EU admits Iran's call for fresh nuke talks

Britain, France and Germany agreed on Sunday to exploratory talks with Iran on resuming negotiations about its disputed nuclear programme, which broke down in August, European Union foreign policy chief Javier Solana said. "A letter has been conveyed to Iran this afternoon ... from the three countries and myself. We offered Iran to have conversations, dialogue to see if we have enough common basis to start negotiations," he told reporters at a Euro-Mediterranean summit in Barcelona.

An EU diplomat said the letter called Iran's resumption of uranium ore conversion a "major setback" but dropped the previous European insistence that negotiations on long-term cooperation could only restart if Iran resumed a full suspension of activities related to uranium enrichment.

The letter set no date but Iran's official IRNA news agency said ambassadors of the so-called EU3 countries had accepted a resumption of the talks in December, quoting a statement issued by Iran's Supreme National Security Council.

Iran's chief nuclear negotiator, Ali Larijani, wrote to the EU3 this month calling for the resumption of talks, which collapsed in August when Tehran reactivated a plant converting uranium ore into a gas, a precursor to making enriched nuclear fuel.
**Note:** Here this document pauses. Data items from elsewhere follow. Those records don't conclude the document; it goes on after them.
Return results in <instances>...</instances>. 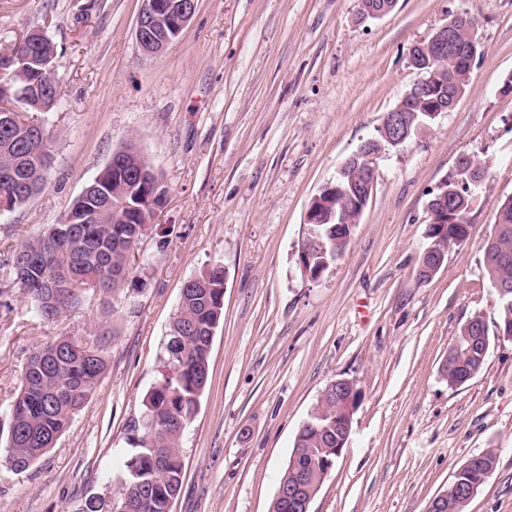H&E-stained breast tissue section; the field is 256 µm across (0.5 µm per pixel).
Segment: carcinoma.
Segmentation results:
<instances>
[{"label": "carcinoma", "instance_id": "1", "mask_svg": "<svg viewBox=\"0 0 512 512\" xmlns=\"http://www.w3.org/2000/svg\"><path fill=\"white\" fill-rule=\"evenodd\" d=\"M457 39L472 45L477 39L475 22L459 17ZM37 67L26 64L15 75V85L25 86L36 80L55 82L56 47L41 44ZM433 72L428 96L423 100H401L404 119L411 130L430 122L428 112H436L452 102V96L470 85L463 61L454 56L430 67ZM12 127L0 131V196L10 203V210L26 204L45 186L50 162L48 134L32 120L13 113ZM116 157L122 164L107 170L103 201L92 191L77 197L69 213L82 219L83 232L68 240L57 236L54 224L35 238H26L0 259V279L10 281L30 300L34 313L43 321H54L75 307L87 290L110 296L120 290L129 274V262L142 237L150 228L155 211H143L141 199L155 196L162 208L167 189L148 158L132 142L122 146ZM365 168L349 165L339 174L336 184L342 187L333 198L331 220L312 225L307 242L310 252L301 256L310 268L329 266L341 257L348 245L336 234V225L350 224L357 216L359 186L365 182ZM445 201L431 198L428 209L448 213H467L466 190H457L448 175ZM468 221L448 225L428 223V261L436 260L441 249H451L467 240ZM495 239L491 253L484 254L490 285L506 287L498 294L500 301L497 329L512 334V199L501 203L493 225ZM30 261L27 279L18 280L15 258ZM68 277V288L58 305L41 306L43 281ZM224 317V268L212 266L183 287L179 308L164 346L165 373L148 396L147 411L128 425L131 450L124 462L117 487L109 496L93 497L82 512H172L184 475L182 438L190 424L200 396L208 381L209 356L214 333ZM490 346L489 331L479 315L470 317L448 347L442 373L448 386L469 381L482 367ZM107 368L105 347H85L69 338H59L33 351L22 373L21 386L9 412L0 462L16 472L33 466L69 427L74 415L94 396ZM353 413L347 397L325 389L295 436L288 465L279 485L300 487L304 499H315L322 486L325 469L336 463V445L352 429ZM491 450L467 460L458 469L445 490L441 512H464L458 489L479 480L494 467Z\"/></svg>", "mask_w": 512, "mask_h": 512}]
</instances>
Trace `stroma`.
Masks as SVG:
<instances>
[{"mask_svg":"<svg viewBox=\"0 0 512 512\" xmlns=\"http://www.w3.org/2000/svg\"><path fill=\"white\" fill-rule=\"evenodd\" d=\"M141 0H0V51L35 27L57 49L60 101L38 113L51 138L43 190L0 214V254L62 223L115 150L134 142L167 200L110 301L85 294L40 321L0 281V429L28 356L60 336L108 344L93 398L29 470L0 464V512H79L111 492L127 424L146 410L185 283L225 272L224 317L185 431L173 512H270L295 435L337 379L360 392L346 447L312 512H427L470 457L494 469L466 512H512V338L492 336L481 370L441 374L459 327L498 321L483 245L512 196V0H397L379 19L361 0H197L166 50L136 39ZM481 45L471 88L377 161L341 258L316 281L299 249L312 197L375 136L419 74L414 47L448 19ZM485 165L469 235L420 279L427 204L460 157Z\"/></svg>","mask_w":512,"mask_h":512,"instance_id":"35a3bbf8","label":"stroma"}]
</instances>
The International Atomic Energy Agency's 35-nation board decided on Thursday not to refer Iran to the United Nations Security Council to give time to try to broker a compromise.
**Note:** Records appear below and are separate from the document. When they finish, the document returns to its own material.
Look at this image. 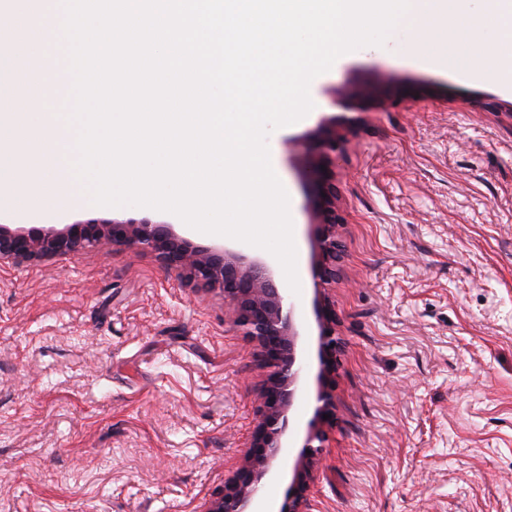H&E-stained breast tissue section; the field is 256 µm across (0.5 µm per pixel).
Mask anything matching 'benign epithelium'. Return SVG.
Masks as SVG:
<instances>
[{
	"instance_id": "obj_1",
	"label": "benign epithelium",
	"mask_w": 512,
	"mask_h": 512,
	"mask_svg": "<svg viewBox=\"0 0 512 512\" xmlns=\"http://www.w3.org/2000/svg\"><path fill=\"white\" fill-rule=\"evenodd\" d=\"M390 80L379 76L369 84L337 91L335 103L343 115L332 118L318 132L301 162L309 182L307 207L314 226L315 258L312 273L317 285L314 313L319 336L318 389L314 419L308 424L300 457L293 469V491L280 512H301L311 472L328 430L336 425V372L340 341L338 317L328 286L339 275L341 242L338 229L345 223L339 206L336 158L369 112H387L429 96L423 86L398 92L384 87ZM116 247L136 246L154 254L168 269L201 290L219 288L235 307L234 329L257 342L263 351L266 378L260 397L261 417L252 432L244 465L224 491L213 497L205 512H250L258 496L259 479L270 473L288 431L287 411L299 394L301 370L297 353L298 332L291 311L284 310V296L272 271L264 264L248 262L224 248L199 246L178 235L169 224L113 221L107 224H73L61 230H13L0 225V262L33 260L48 255H72L102 237ZM329 415L323 419V415Z\"/></svg>"
}]
</instances>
The EU diplomat said the EU3 letter said talks could cover a Russian proposal, backed by Washington and the European Union.

That plan would allow Iran to maintain a civilian nuclear programme but uranium enrichment, the most sensitive stage of the nuclear fuel cycle that can be used to make fuel for bombs, would be transferred to Russia under a joint venture.

We believe these could provide important elements of a comprehensive solution," the letter said, according to elements seen by Reuters.

"We would therefore welcome concrete signals by Iran of its willingness to meet the expectations of the international community and hope Iran will create conditions that will enable a resumption of our discussions," it said.

However, Foreign Ministry spokesperson Hamid Reza Asefi reiterated on Sunday that Iran's right to a full nuclear cycle on its soil was non-negotiable.

"We will only review those proposals which include mastering the nuclear fuel cycle inside Iran," Asefi told a weekly news conference.

He said that Iran had not received a formal proposal from Russia but would study it if it arrived.

Diplomats and intelligence officials told Reuters last week that Iran was preparing to start enrichment at its underground plant in Natanz, suspended under a November 2004 deal with Britain, France and Germany.

Asefi rejected the report, saying western media were "fabricating news" to pressure Iran to abandon its programme, as the United States and other Western countries had been trying to convince Tehran to give up potentially weapons-related work, reports Independent Online. I.L.